Axone team members at the special screening of the movie at Hornbill Festival on Thursday. Image: Northeast Now
Axone team members at the special screening of the movie at Hornbill Festival on Thursday. Image: Northeast Now

Axone– a 96-minute feature film based on experiences of north-easterners in major Indian cities, was screened at Hornbill Festival on Thursday.

The film was screened on the first day of the two-day Glocal International Film Festival- a part of the ongoing Hornbill Festival- at Hotel Japfü in Kohima.

Short films from around the world such as Change of Plan, S-He, Midnight Error, Enemy of the State etc. were also screened later on the day.

Axone follows a day in the life of a group of northeasterners in Delhi through a wedding, a feast, a landlord-tenant clash and shows their experiences in the big city.

The film is written and directed by Nicholas Kharkongor and it was premiered at the 63rd BFI London Film Festival in October.

The film festival is being organised by Nagaland information and public relations in association with Eastern Art Council.

“We had full houses at the London Film Festival and the Indians there said it resonated with them because when they first came to London and would cook curry, it would smell and get them into trouble,” said Kharkongor.

The viewers were full of appreciation for the movie produced by Yoodlee Films and stars actors Vinay Pathak and Sayani Gupta.

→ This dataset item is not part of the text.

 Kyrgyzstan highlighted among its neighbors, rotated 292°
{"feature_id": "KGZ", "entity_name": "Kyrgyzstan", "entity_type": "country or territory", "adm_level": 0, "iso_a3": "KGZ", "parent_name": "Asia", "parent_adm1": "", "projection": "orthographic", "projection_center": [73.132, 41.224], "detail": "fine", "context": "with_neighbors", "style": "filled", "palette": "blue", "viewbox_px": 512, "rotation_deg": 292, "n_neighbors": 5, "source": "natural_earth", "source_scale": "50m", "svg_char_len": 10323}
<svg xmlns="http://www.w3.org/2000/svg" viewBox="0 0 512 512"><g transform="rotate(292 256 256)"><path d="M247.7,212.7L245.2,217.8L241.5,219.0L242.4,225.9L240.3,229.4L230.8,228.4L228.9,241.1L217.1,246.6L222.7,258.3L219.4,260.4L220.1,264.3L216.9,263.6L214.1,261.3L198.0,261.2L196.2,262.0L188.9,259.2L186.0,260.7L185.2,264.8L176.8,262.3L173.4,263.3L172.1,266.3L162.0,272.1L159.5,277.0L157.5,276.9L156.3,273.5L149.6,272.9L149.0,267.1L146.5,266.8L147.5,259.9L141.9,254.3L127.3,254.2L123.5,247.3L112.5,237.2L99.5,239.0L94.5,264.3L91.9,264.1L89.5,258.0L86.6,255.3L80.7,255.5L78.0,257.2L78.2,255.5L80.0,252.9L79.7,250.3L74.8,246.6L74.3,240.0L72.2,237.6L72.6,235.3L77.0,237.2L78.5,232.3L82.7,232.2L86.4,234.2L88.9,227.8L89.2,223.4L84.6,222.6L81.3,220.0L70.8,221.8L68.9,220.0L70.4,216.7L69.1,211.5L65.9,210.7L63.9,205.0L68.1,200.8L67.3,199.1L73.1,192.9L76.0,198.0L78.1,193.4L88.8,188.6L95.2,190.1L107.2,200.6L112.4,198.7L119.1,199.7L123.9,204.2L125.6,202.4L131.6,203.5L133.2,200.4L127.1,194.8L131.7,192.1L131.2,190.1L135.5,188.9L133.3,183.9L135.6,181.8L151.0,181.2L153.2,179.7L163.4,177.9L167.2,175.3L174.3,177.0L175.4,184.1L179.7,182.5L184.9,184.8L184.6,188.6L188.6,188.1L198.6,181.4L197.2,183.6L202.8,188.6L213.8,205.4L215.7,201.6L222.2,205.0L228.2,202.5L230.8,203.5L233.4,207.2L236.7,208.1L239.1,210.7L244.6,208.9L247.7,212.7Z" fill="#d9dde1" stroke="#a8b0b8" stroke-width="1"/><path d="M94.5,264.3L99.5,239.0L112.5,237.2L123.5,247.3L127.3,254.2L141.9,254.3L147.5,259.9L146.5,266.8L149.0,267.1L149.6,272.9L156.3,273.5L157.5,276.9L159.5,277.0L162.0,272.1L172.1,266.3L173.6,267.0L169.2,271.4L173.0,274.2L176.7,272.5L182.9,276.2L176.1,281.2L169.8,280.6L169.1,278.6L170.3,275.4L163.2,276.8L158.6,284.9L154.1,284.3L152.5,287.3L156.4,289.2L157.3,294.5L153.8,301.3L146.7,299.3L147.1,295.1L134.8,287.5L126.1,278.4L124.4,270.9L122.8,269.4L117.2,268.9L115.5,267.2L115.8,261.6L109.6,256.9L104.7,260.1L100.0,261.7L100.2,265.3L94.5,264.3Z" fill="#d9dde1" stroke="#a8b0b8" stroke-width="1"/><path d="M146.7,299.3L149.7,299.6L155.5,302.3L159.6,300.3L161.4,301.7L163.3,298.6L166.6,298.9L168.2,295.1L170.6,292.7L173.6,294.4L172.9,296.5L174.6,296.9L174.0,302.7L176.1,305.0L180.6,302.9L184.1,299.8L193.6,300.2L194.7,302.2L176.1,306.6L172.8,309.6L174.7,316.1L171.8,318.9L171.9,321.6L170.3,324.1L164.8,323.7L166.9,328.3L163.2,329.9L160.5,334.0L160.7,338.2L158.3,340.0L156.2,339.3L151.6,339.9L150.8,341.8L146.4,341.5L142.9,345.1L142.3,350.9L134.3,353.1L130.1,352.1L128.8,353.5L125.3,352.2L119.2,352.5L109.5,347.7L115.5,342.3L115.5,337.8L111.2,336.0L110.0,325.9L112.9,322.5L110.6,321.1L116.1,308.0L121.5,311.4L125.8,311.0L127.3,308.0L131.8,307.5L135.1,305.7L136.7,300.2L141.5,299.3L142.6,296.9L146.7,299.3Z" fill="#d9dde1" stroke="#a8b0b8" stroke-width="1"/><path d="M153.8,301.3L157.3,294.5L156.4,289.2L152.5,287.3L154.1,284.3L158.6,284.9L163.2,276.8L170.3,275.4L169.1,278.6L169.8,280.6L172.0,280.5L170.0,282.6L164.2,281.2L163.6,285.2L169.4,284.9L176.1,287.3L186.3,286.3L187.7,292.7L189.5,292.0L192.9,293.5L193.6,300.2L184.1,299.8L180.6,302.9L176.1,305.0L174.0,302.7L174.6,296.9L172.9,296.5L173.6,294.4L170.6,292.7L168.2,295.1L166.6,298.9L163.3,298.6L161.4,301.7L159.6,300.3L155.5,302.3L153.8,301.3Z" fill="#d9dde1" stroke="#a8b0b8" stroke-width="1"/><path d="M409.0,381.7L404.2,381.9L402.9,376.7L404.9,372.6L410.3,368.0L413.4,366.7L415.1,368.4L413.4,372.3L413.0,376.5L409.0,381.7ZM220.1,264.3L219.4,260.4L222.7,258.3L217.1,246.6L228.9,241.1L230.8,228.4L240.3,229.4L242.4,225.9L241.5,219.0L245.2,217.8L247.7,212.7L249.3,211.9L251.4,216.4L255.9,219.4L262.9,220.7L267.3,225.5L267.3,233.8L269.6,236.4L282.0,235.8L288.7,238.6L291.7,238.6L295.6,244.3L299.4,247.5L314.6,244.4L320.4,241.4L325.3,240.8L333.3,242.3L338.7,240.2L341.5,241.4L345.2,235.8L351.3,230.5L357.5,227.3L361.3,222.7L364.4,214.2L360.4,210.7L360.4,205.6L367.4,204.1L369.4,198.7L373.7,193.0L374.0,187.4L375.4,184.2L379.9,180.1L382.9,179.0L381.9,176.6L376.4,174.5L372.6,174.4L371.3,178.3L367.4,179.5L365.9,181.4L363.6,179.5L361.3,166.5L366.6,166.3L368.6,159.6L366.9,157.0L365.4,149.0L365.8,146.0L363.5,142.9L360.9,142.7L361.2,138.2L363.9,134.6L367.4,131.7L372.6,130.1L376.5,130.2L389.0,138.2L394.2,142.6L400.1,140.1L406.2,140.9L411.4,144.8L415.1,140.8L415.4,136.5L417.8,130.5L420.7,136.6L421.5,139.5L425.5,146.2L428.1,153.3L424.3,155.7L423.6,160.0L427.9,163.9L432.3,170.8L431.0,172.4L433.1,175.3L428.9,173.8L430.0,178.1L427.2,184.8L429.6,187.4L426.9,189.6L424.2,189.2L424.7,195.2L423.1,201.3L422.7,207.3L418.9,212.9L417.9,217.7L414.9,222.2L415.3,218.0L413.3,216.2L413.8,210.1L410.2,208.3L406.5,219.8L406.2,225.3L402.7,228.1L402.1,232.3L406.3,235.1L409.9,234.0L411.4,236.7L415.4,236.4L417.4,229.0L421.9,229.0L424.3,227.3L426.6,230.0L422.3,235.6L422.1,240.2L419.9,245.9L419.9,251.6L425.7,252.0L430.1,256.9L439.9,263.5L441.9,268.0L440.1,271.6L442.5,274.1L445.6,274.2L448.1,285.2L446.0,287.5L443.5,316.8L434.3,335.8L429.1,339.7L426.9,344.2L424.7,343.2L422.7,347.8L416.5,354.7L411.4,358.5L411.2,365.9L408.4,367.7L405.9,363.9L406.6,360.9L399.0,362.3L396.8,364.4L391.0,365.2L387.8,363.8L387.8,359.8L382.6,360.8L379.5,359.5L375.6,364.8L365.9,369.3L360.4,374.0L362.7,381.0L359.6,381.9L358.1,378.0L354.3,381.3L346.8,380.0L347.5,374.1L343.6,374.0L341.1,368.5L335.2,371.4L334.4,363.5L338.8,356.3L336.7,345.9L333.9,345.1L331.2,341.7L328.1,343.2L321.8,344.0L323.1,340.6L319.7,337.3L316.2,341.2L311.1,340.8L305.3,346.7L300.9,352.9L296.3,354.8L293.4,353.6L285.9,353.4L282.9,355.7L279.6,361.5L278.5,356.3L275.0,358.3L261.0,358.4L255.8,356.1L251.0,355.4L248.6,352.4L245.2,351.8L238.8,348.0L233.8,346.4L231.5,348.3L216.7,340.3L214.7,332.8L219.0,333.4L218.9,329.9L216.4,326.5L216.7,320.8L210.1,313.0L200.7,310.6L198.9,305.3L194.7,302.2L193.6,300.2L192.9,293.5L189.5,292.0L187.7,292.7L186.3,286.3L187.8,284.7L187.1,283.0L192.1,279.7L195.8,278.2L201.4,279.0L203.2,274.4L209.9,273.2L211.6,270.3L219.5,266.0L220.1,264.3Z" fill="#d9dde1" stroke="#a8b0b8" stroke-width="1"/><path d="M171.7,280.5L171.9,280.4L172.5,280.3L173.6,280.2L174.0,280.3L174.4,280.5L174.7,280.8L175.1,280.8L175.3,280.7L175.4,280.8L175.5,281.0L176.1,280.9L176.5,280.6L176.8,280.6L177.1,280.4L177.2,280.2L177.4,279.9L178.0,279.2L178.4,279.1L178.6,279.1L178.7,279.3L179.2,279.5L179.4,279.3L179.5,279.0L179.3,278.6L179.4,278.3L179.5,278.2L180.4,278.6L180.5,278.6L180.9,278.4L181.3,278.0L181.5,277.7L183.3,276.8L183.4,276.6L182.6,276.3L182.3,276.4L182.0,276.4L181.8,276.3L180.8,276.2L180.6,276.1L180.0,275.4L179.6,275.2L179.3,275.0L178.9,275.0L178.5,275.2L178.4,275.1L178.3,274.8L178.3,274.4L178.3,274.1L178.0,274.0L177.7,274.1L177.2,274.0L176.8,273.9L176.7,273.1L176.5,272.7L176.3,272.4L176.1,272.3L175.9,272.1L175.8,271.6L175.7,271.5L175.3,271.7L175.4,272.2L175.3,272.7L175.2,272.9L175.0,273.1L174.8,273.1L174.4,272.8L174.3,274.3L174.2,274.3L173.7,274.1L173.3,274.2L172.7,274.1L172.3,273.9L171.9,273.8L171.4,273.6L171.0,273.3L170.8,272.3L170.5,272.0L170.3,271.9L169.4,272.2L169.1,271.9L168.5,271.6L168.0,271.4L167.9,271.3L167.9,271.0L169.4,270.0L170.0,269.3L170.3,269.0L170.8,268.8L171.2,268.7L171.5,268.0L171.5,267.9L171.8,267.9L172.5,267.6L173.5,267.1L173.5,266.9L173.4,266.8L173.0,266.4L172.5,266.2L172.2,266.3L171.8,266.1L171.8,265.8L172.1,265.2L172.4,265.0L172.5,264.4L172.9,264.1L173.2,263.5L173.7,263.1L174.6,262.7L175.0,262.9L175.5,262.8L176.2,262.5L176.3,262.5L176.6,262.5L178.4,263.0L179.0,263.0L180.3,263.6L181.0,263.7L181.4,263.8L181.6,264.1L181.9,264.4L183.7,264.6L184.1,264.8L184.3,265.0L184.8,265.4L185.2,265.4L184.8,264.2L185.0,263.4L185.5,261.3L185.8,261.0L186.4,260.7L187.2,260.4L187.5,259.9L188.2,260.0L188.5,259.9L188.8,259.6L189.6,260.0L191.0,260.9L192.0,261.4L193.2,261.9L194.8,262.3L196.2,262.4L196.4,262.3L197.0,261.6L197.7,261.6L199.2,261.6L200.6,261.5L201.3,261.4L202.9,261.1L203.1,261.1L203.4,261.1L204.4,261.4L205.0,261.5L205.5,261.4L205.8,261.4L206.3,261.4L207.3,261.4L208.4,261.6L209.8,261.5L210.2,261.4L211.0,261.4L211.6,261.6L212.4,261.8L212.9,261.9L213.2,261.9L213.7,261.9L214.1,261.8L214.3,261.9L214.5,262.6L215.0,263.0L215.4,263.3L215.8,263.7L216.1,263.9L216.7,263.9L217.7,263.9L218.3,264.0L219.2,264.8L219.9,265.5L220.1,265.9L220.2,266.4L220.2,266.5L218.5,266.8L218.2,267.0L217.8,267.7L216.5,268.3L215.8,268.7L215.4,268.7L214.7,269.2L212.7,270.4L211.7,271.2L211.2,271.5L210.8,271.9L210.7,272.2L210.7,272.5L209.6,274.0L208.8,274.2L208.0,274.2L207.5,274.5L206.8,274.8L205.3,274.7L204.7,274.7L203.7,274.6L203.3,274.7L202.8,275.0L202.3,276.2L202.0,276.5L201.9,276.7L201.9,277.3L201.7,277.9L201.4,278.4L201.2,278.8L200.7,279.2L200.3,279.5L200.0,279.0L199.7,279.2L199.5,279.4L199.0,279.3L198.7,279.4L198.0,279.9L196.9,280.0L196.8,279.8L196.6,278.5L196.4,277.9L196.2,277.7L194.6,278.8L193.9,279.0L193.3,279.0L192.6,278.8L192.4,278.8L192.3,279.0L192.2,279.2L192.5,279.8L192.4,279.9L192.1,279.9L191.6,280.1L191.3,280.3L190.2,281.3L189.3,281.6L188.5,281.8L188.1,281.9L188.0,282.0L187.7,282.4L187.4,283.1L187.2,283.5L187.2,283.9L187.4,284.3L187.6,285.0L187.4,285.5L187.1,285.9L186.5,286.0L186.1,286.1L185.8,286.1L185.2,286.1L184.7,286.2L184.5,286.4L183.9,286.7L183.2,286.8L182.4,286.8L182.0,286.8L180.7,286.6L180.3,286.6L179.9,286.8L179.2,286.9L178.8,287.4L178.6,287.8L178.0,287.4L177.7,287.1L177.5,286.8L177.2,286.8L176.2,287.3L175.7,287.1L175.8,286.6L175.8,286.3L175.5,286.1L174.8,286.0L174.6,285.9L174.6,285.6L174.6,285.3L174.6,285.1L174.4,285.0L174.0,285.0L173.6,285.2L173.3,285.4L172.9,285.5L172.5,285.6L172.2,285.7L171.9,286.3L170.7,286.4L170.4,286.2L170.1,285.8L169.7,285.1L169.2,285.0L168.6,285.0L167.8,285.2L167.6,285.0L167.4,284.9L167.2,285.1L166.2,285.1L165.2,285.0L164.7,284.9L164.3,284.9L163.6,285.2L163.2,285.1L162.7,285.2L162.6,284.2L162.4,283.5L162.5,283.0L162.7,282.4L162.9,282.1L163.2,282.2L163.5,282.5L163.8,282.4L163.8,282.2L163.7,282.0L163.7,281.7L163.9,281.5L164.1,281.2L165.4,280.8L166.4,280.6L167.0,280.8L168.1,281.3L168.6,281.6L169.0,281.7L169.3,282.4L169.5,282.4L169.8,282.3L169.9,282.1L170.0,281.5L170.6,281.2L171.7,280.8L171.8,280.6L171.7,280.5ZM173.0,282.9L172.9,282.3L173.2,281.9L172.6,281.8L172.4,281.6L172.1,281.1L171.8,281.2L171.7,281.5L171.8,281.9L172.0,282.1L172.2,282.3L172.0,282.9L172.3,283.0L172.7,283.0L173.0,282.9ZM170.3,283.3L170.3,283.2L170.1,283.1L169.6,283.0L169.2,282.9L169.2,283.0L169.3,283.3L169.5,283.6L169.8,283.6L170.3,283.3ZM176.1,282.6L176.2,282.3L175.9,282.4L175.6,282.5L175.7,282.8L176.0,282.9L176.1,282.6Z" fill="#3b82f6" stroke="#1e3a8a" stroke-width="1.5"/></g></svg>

On being asked about the possibility of a sequel, Kharkongor said, “It’s important that the film does well to take up the next chapter because at the end of the day for Bombay, it’s all about the commercial success.”

It’s carefully thought out not to make it propaganda when the film is aired in cities like Mumbai and Delhi, added Kharkongor.

Gracing the inaugural programme, Nagaland minister Neiba Krone said, “Assam and Manipur have gone ahead in terms of film-making but in everything, there is a beginning.”

“Lots of programmes are being held these days but the film festival is quite an interesting one,” Krone added.

“Through the bioscope, people are getting to know us. Movies make us sad, happy and inspire us, but in our context educating us is the most important,” said Krone.

IPR director Limawati Ao said film production can be a lucrative and employment-generating activity in the state.

“Films can project our state and its positive aspects to the world, but most of all tell the story of the Nagas to the world,” he said.

Minister Temjen Imma Along, advisers Toshi Wungtung and Mmhonlumo Kikon and other dignitaries attended the programme.